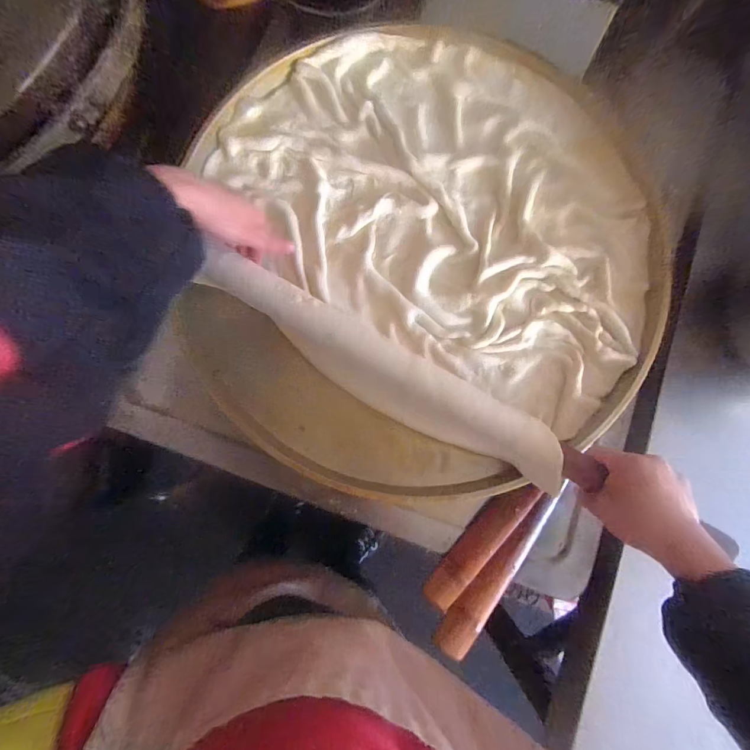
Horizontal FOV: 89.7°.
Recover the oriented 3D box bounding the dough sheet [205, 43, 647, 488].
[{"bbox_3d":[0.072,-0.182,0.409,0.524,0.084,0.438,29,83,2],"label":"dough sheet"}]

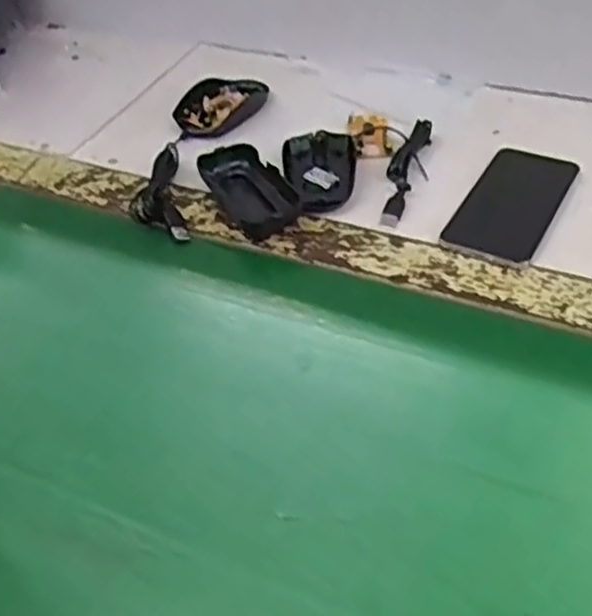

■ WHAT IS EXPECTED ■
Print the listing word for word but skip its pictures.

■ WRITTEN RESPONSE ■
Horizontal FOV: 89.7°.
Recover the oriented 3D box bounding the dough sheet [205, 43, 647, 488].
[{"bbox_3d":[0.072,-0.182,0.409,0.524,0.084,0.438,29,83,2],"label":"dough sheet"}]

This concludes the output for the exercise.